Data excerpts:

++++++++++

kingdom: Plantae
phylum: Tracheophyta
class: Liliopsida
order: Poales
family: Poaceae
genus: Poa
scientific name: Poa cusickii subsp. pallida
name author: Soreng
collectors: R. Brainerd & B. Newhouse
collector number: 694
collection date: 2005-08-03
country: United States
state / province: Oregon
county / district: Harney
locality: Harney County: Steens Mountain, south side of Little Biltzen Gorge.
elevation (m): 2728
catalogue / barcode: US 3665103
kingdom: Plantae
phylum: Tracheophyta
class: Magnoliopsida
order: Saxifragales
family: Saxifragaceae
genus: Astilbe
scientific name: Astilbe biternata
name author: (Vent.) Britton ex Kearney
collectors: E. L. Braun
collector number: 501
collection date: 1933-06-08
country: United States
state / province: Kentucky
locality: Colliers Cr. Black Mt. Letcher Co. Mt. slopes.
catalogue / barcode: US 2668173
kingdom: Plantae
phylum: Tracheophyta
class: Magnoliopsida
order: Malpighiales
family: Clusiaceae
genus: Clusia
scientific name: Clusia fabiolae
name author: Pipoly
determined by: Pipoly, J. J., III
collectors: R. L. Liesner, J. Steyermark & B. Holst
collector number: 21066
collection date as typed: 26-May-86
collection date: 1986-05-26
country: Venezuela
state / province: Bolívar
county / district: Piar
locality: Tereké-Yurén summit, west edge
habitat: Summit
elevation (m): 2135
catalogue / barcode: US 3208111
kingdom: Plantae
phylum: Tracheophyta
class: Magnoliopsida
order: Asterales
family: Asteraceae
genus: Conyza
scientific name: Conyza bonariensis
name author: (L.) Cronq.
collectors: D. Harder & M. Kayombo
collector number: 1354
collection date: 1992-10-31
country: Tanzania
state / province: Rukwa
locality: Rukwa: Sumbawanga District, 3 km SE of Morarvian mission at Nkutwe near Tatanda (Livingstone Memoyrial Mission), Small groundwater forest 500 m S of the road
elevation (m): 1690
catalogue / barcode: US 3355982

++++++++++

### Task requirements
Pick out every line of the data above that contains the string "author", matching case exactly, and copy each one in full.

### Answer to the task
name author: Soreng
name author: (Vent.) Britton ex Kearney
name author: Pipoly
name author: (L.) Cronq.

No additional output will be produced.